Between the line containing "многофункциональные" and the line containing "студентов инженерное мышление и […]" lies a run of lines; give that run again exactly, with both of those lines, and nothing else from the entries below.

== Segment start ==

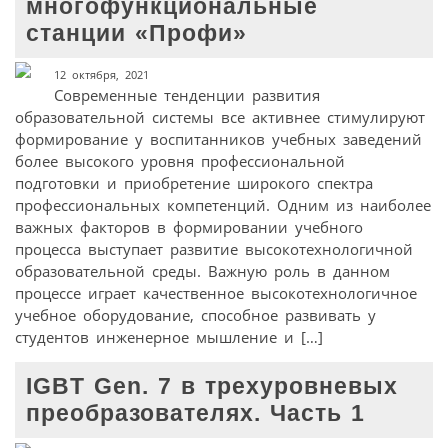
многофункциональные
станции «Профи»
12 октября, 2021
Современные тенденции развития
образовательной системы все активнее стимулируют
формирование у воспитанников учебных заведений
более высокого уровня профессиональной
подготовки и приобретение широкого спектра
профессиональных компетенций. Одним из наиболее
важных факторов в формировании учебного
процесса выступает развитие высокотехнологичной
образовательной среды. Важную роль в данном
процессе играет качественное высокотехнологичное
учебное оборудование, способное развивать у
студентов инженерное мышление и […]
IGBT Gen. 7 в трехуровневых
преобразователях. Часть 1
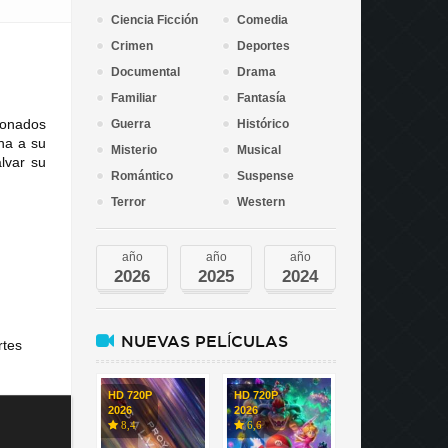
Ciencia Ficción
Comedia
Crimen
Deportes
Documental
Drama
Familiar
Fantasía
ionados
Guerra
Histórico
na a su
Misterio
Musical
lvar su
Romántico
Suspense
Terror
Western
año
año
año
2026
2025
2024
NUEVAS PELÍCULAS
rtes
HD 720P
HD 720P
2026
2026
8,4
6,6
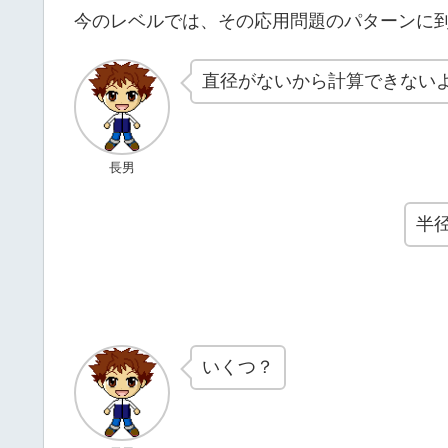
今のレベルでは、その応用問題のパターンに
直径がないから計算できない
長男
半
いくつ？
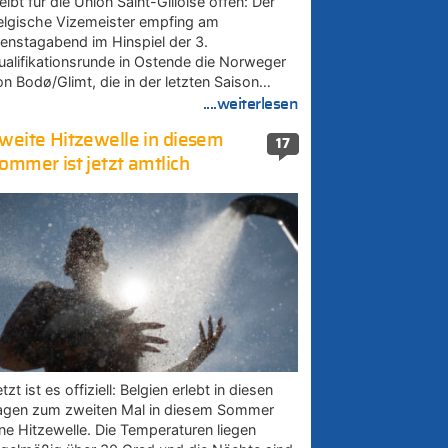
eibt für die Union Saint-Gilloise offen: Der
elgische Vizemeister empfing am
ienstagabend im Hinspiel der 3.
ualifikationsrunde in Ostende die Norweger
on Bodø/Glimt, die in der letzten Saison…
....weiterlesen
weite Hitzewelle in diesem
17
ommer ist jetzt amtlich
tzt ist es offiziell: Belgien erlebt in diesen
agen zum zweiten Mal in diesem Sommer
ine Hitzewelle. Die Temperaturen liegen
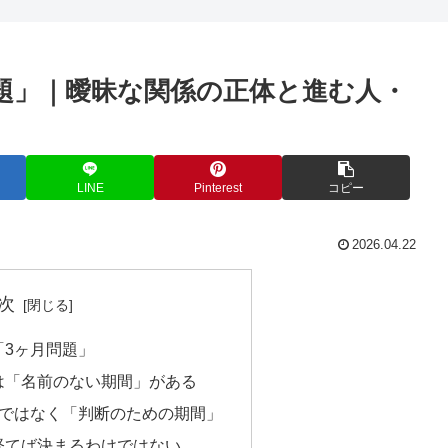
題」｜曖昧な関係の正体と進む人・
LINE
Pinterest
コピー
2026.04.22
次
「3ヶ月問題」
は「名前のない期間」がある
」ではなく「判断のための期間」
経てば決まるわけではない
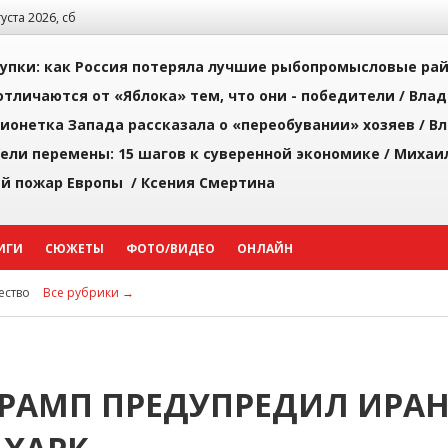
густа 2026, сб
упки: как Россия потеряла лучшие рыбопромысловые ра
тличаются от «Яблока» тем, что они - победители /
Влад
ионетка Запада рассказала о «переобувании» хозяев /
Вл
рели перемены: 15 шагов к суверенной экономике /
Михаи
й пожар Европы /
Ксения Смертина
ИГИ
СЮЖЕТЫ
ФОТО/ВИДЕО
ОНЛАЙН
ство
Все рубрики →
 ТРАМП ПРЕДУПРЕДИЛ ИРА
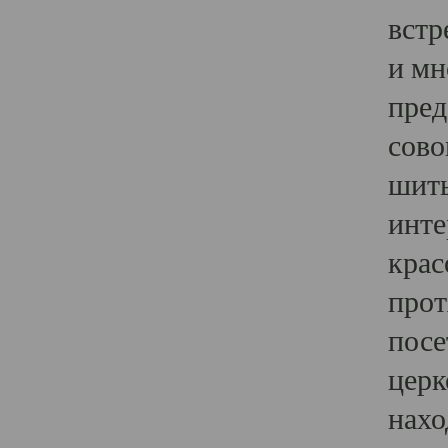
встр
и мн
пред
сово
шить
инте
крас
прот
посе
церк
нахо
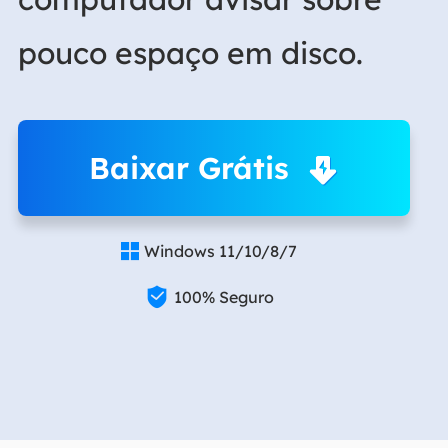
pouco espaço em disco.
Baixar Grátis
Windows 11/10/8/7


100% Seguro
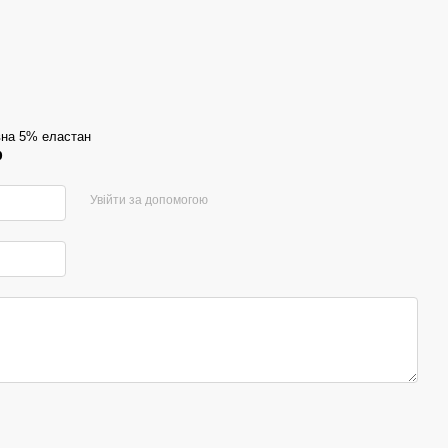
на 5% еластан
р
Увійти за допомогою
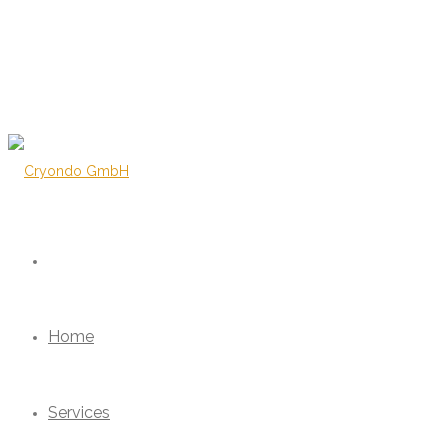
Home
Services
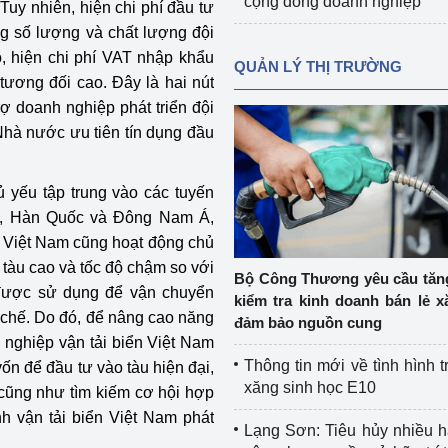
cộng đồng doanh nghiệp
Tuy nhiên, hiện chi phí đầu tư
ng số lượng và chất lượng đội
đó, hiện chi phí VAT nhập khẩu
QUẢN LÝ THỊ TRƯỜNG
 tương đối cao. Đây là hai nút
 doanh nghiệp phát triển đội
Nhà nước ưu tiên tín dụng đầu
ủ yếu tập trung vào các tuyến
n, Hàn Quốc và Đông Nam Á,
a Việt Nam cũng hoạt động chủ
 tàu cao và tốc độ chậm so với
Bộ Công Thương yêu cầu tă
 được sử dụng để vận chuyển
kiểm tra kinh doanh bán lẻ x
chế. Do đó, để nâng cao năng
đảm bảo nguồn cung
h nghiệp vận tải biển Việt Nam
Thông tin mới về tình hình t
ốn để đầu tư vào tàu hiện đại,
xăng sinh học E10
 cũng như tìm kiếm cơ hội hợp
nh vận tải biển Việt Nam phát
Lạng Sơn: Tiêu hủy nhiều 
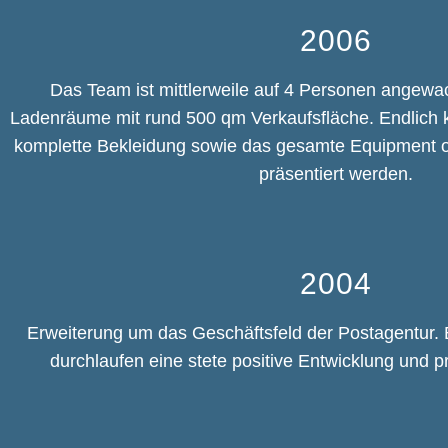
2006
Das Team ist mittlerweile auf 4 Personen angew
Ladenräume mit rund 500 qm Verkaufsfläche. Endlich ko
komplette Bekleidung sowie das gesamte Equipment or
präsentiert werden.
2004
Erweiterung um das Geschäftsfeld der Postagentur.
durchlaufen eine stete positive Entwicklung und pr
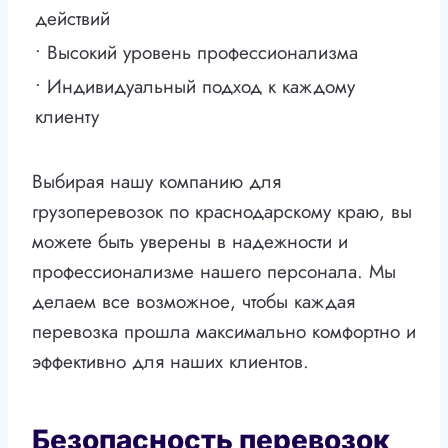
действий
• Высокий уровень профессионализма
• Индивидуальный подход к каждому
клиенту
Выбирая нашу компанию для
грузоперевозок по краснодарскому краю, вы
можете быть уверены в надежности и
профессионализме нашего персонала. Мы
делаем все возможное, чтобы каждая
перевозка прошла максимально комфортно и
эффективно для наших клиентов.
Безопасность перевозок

== Segment end ==
== Segment start ==

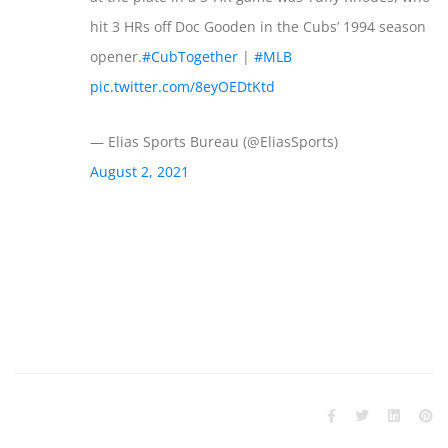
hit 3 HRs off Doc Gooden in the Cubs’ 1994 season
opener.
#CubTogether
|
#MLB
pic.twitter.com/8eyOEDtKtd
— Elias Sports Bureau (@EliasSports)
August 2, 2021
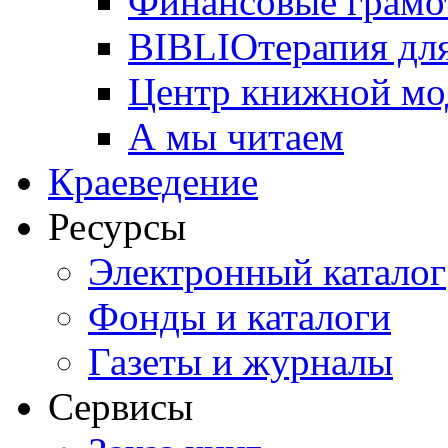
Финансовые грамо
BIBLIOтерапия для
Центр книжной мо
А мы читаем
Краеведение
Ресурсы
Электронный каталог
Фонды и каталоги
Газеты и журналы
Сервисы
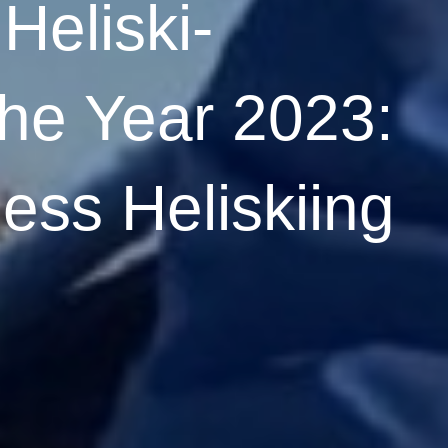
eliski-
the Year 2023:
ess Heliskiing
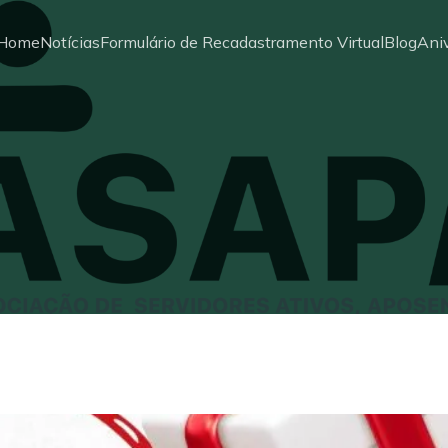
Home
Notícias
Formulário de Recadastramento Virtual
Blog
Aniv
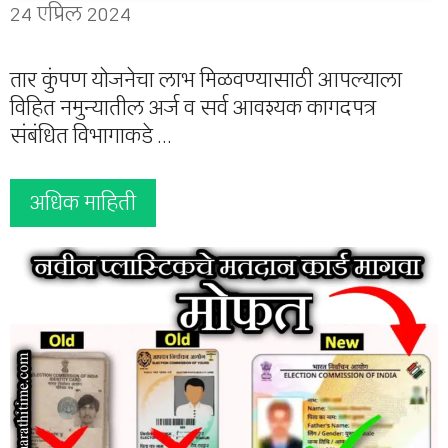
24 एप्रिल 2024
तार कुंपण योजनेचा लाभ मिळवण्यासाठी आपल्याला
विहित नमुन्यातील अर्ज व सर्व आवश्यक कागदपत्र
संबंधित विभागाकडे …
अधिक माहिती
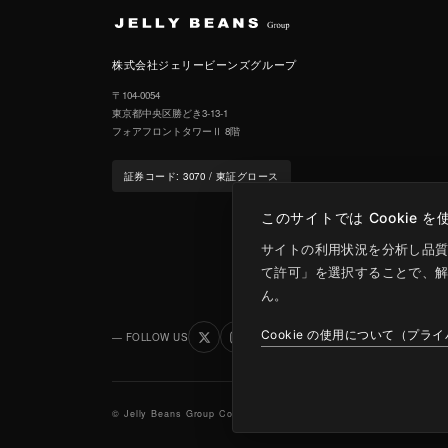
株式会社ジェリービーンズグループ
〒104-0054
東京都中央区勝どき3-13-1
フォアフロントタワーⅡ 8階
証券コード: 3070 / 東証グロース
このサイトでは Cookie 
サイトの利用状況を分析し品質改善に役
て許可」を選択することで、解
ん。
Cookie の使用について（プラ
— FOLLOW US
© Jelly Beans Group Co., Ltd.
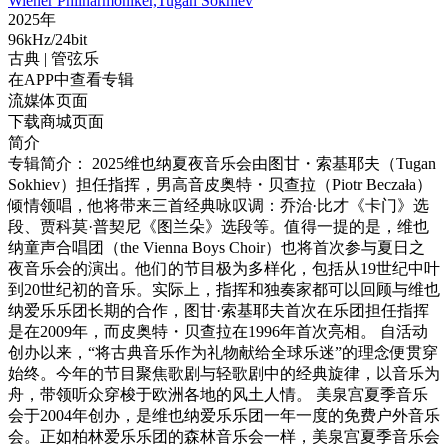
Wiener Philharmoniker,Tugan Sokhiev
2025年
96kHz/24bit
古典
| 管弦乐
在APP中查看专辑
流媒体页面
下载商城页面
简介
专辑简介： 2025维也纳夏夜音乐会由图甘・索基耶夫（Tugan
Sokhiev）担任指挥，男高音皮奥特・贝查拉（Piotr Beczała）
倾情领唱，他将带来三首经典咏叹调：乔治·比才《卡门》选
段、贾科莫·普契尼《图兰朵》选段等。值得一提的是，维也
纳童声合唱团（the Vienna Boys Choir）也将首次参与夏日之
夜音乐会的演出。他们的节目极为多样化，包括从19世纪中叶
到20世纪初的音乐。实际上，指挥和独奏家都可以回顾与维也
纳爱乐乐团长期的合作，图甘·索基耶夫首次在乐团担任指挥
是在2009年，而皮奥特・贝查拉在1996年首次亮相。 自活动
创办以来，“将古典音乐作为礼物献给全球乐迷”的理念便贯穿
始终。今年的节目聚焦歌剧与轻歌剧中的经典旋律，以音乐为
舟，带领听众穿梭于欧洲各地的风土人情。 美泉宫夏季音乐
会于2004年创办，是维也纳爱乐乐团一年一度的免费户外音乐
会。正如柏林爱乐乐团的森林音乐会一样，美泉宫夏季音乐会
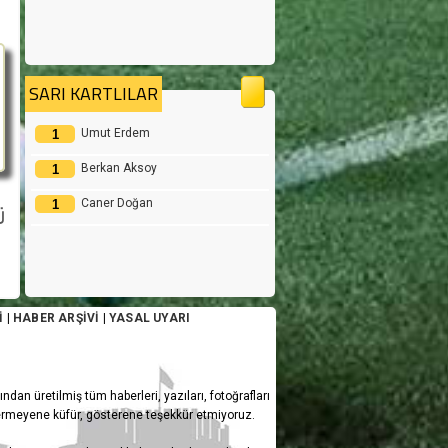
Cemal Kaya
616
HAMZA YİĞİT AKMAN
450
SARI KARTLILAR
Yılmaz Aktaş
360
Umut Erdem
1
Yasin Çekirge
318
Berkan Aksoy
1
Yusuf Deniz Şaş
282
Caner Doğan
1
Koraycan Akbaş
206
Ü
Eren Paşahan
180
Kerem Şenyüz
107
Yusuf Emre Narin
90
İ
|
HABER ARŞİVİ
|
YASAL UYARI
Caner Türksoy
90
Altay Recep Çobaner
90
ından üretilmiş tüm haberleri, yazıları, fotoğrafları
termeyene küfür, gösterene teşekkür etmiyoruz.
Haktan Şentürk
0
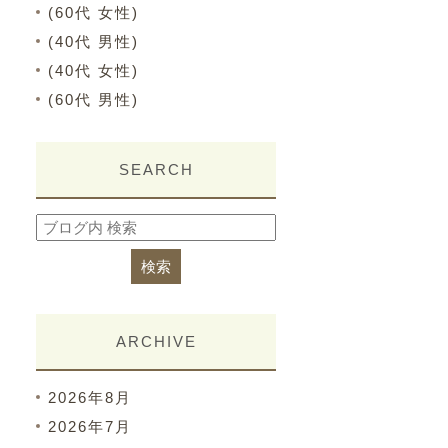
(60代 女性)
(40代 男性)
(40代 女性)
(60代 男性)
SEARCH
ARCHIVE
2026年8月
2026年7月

== Segment end ==
== Segment start ==

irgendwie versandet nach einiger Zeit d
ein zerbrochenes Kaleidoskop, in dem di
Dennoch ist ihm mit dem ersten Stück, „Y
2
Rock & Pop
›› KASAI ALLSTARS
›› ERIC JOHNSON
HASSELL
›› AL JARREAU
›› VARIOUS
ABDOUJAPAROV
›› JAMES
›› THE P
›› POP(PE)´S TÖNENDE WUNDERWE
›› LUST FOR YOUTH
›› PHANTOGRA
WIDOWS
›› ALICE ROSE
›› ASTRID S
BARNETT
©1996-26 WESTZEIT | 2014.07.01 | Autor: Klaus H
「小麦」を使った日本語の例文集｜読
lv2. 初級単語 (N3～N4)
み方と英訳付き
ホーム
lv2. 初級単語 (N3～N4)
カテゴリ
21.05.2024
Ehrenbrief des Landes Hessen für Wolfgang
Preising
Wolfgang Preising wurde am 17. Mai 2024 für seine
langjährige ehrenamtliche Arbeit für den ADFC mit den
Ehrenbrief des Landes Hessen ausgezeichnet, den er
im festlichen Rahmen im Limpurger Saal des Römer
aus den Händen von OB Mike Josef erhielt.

== Segment end ==

Finished exercise
многофункциональные
станции «Профи»
12 октября, 2021
Современные тенденции развития
образовательной системы все активнее стимулируют
формирование у воспитанников учебных заведений
более высокого уровня профессиональной
подготовки и приобретение широкого спектра
профессиональных компетенций. Одним из наиболее
важных факторов в формировании учебного
процесса выступает развитие высокотехнологичной
образовательной среды. Важную роль в данном
процессе играет качественное высокотехнологичное
учебное оборудование, способное развивать у
студентов инженерное мышление и […]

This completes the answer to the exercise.